Among kharif crops, sugarcane, rice, and maize experienced yield losses of -7 tons/acre and − 8 tons/acre, respectively, in drought years (Fig. 10). Stepwise linear regression identified VCI as the most significant predictor of sugarcane and rice yield, accounting for 62% and 33% of the yield variability in the quadratic yield prediction model (Tables 6 and 8). These crops were also classified as moderately non-resilient during the driest years (Table 9). Dubey et al.73 similarly reported VCI as a statistically significant predictor of sugarcane yield using stepwise linear regression. Guga et al.74 highlighted VCI and SPEI as dynamic indicators for assessing drought risk in sugarcane crops, while Bazkiaee et al.75 estimated significant rice yield gaps at the regional level in Iran using integrated remote sensing drought indices. Our study provides a comprehensive analysis of the linear and quadratic relationship between remote sensing-based agricultural drought indices and their impact on the major crop yields of both the rabi and kharif seasons. The key findings identified wheat, gram, sugarcane, and rice as the most significantly affected crops by agricultural droughts over the past 20 years.
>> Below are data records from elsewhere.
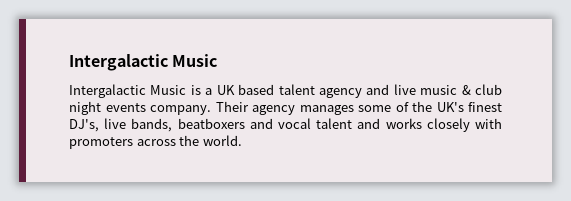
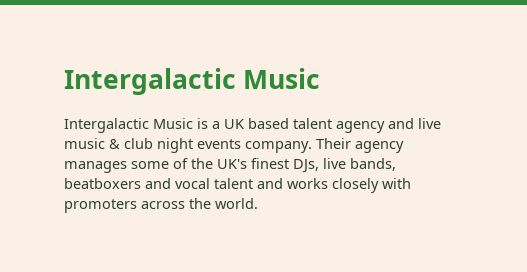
[69,119,99,132] DJ's, -> [293,159,319,173] DJs,

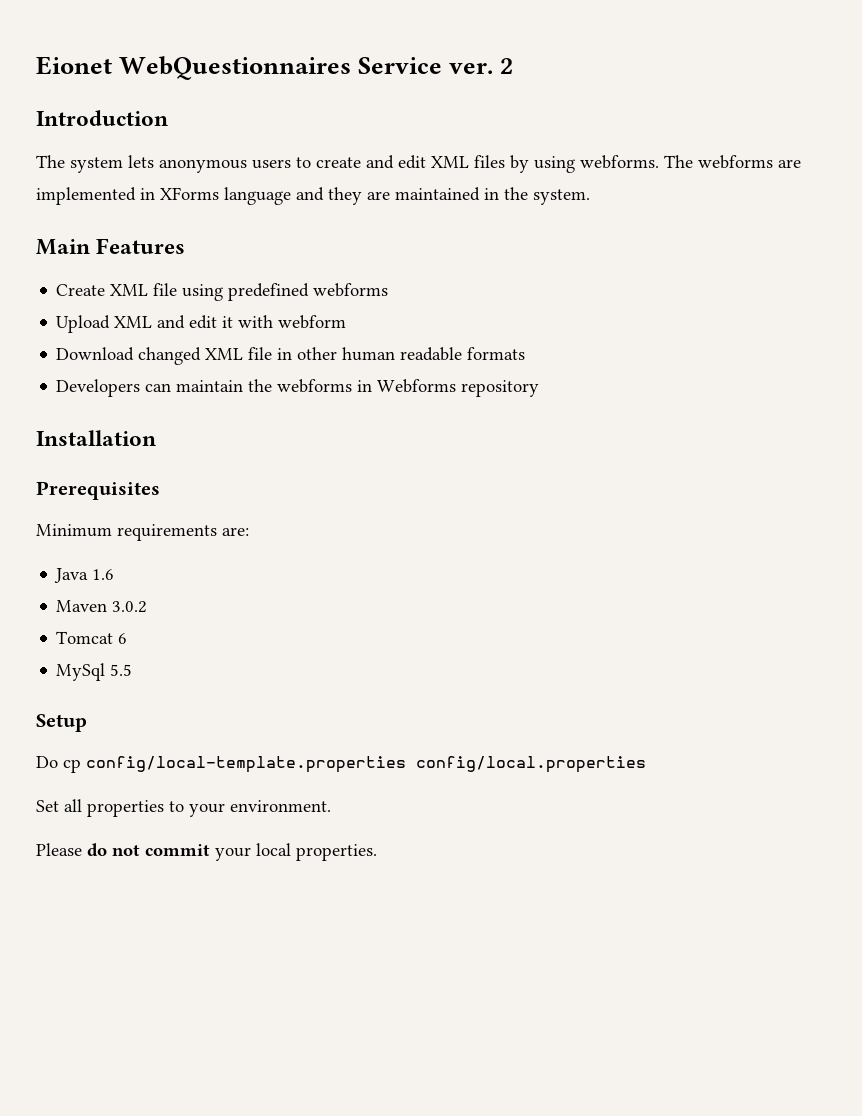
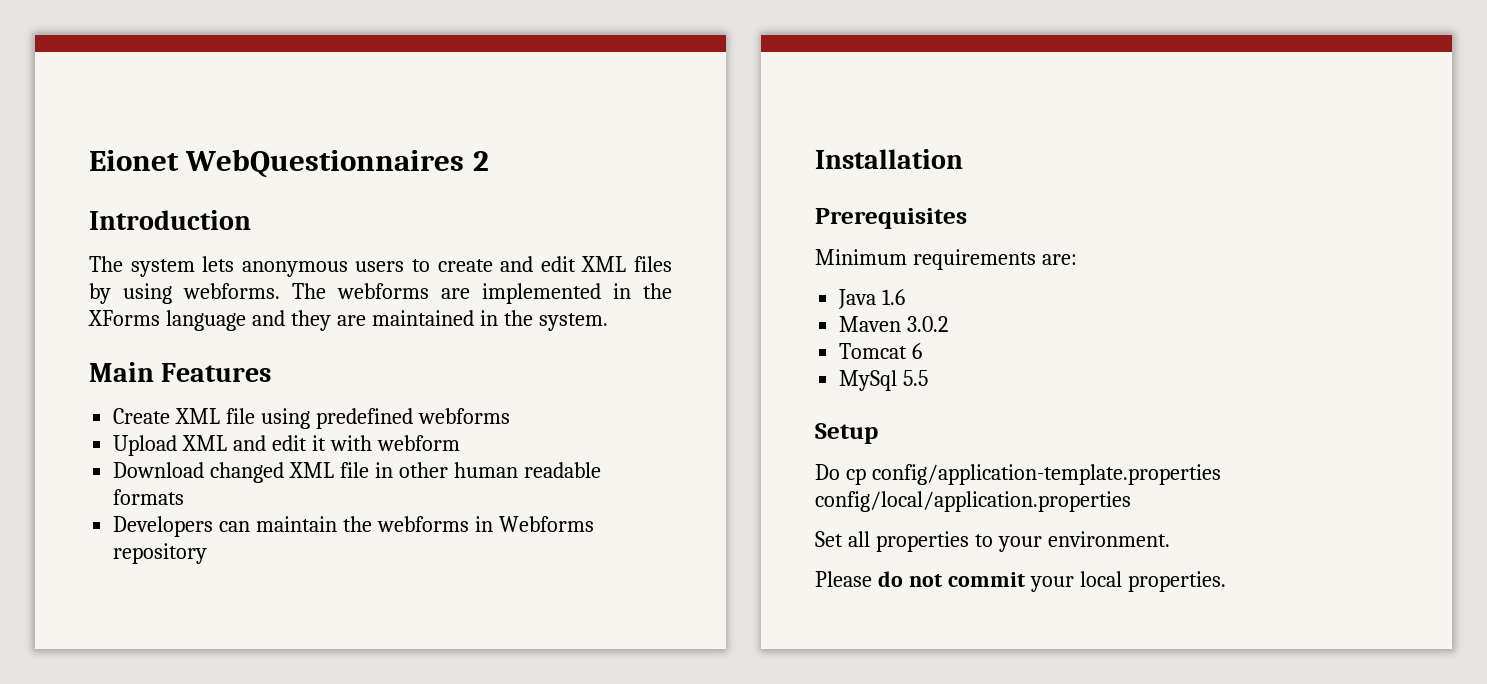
[358,57,494,74] Service ver. -> (465, 163) none
(155, 194) none -> [643,283,672,299] the
[86,756,646,773] config/local-template.properties config/local.properties -> [871,464,1221,485] [815,491,1131,512] config/application-template.properties config/local/application.properties

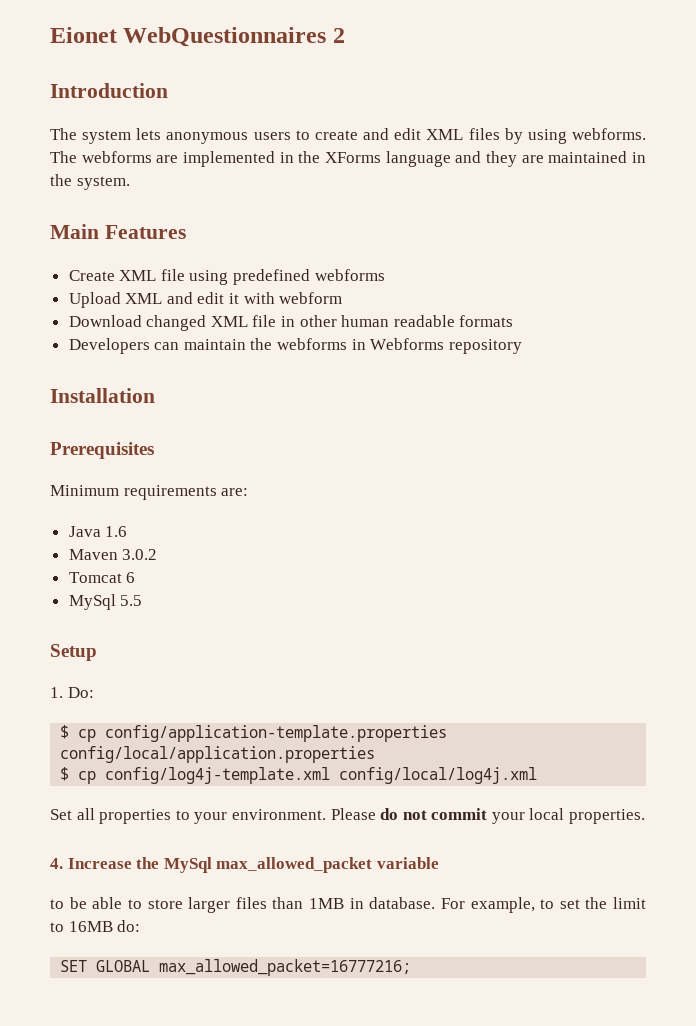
[815,464,840,480] Do -> [50,687,94,698] [60,725,70,739] 1. Do: // $
(1131, 501) none -> [60,767,538,784] // $ cp config/log4j-template.xml config/local/log4j.xml
(1170, 539) // -> (326, 814) none
(1226, 581) none -> [50,857,439,873] [50,897,646,913] [50,920,141,932] [60,959,412,976] // 4. Increase the MySql max_allowed_packet variable // to be able to store larger files than 1MB in database. For example, to set the limit to 16MB do: // SET GLOBAL max_allowed_packet=16777216;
Limitations and future research directions

Potential limitations of utilizing remote sensing indices for agriculture drought assessments include compromised spatial resolution of MODIS, which can limit the ability to detect short-term agriculture droughts76. Hence, a combination of remote sensing and meteorological indices could be utilized in the future for validation. Moreover, several environmental constraints also limit the findings of current research. For example, spatiotemporal variations in land cover/land use and soil moisture conditions may also lead to regional differences in results. Moreover, remote sensing indices may also not detect drought’s impact in irrigated conditions77. Hence, future studies must explore these results further by using more sensitive and integrated remote sensing indices such as the Evaporative Stress Index78Composite or Combined Drought Index70and Drought Severity Index79,80,81. Moreover, advanced statistical approaches such as LASSO or Ridge regression could be used in future research for multivariate drought analysis. Additionally, the findings of this study provide direction for future research on drought-affected and drought-non-resilient crops in the region, integrating remote sensing data with meteorological factors. This can be achieved using advanced machine learning and deep learning algorithms82,83,84. This study could be expanded to evaluate the impacts of drought on specific crops at various growth stages for a more detailed understanding of drought impacts on agricultural productivity.

Conclusion

This research identified agricultural drought years and the affected areas over the past two decades using remote sensing-based drought indices in the most productive agricultural province of Pakistan. The region experienced more than 10 drought years in the past two decades, with the most prolonged drought spell occurring from 2001 to 2004. Mann–Kendall trend and Sen’s slope revealed a significant rise in remote drought, with Sen’s slope values ranging from 1.8 to 2.6 for rabi and 0.05 to 2.5 for kharif. The SYRS demonstrated significant crop yield losses during drought years, where wheat in the rabi season suffered the highest YL of 25% in 2008, while rice (39%) and sugarcane (34%) in the kharif season faced the most significant yield losses in 2002. Stepwise linear regression revealed that wheat and gram were significantly affected by the VHI, and sugarcane and rice by the VCI drought indices. Furthermore, nonlinear quadratic models revealed a significant (p < 0.001) relationship between SYRS of wheat and gram and SDRS of VCI, VHI, and TCI, while kharif crops, sugarcane, and rice showed a significant (p < 0.001) relationship between SYRS and SDRS of VCI. Finally, crop drought resilience (CDR) analysis revealed that, under drought conditions, gram, sugarcane, and maize are severely non-resilient, wheat and rice are moderately non-resilient, and barley and cotton are resilient or slightly non-resilient. These findings provide a scientific basis for integrating drought resilience into agricultural policy for climate change adaptation planning and could support the development of region-specific mitigation strategies to safeguard agriculture and food security.